* **Exercise prompt**
Transcribe each entry below exactly. Pictures do not go in the copy.

Raw data Block Start

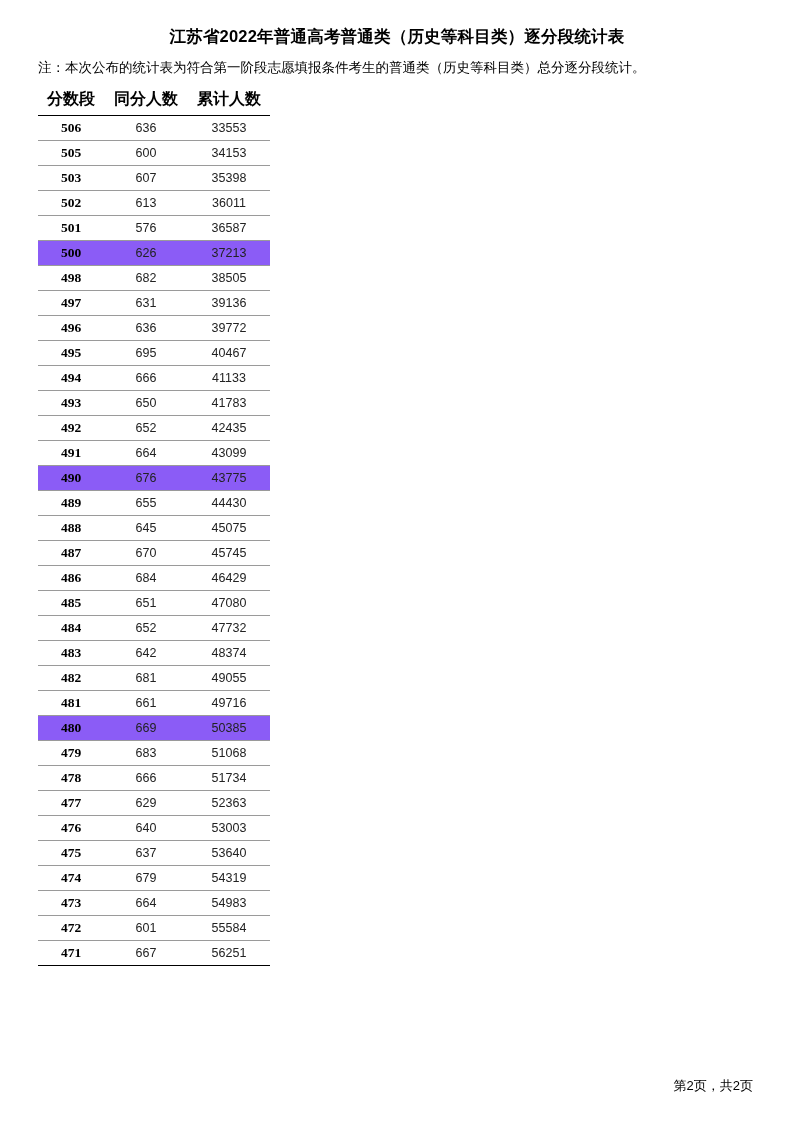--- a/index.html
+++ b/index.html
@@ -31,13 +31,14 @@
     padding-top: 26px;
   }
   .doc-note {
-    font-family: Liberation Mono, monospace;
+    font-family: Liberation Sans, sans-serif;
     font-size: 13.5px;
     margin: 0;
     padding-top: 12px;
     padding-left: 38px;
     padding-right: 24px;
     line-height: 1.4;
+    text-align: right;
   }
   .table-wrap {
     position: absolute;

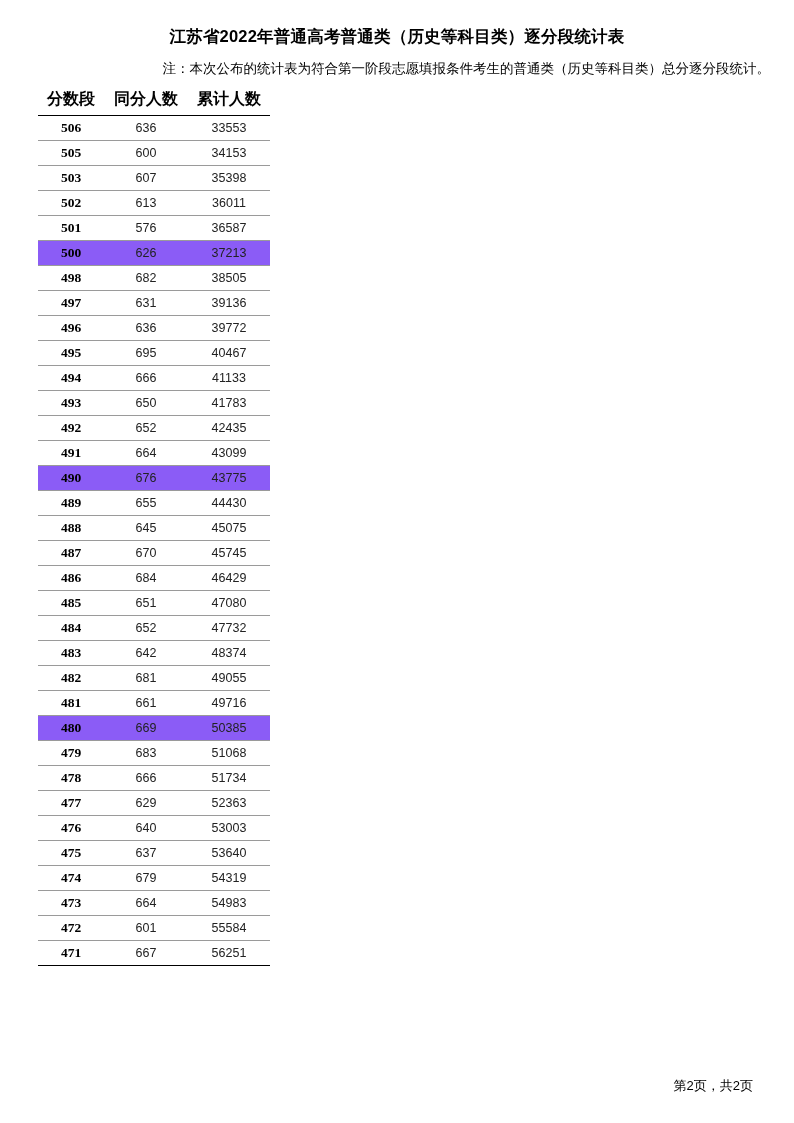--- a/index.html
+++ b/index.html
@@ -58,7 +58,7 @@
   table.score-table th {
     font-family: "Liberation Serif", serif;
     font-weight: bold;
-    font-size: 16px;
+    font-size: 10px;
     padding: 5px 2px 5px 2px;
     text-align: center;
     border-bottom: 1.6px solid #000;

Raw data Block End

* **Problem solution**
--- a/index.html
+++ b/index.html
@@ -31,13 +31,14 @@
     padding-top: 26px;
   }
   .doc-note {
-    font-family: Liberation Mono, monospace;
+    font-family: Liberation Sans, sans-serif;
     font-size: 13.5px;
     margin: 0;
     padding-top: 12px;
     padding-left: 38px;
     padding-right: 24px;
     line-height: 1.4;
+    text-align: right;
   }
   .table-wrap {
     position: absolute;

--- a/index.html
+++ b/index.html
@@ -58,7 +58,7 @@
   table.score-table th {
     font-family: "Liberation Serif", serif;
     font-weight: bold;
-    font-size: 16px;
+    font-size: 10px;
     padding: 5px 2px 5px 2px;
     text-align: center;
     border-bottom: 1.6px solid #000;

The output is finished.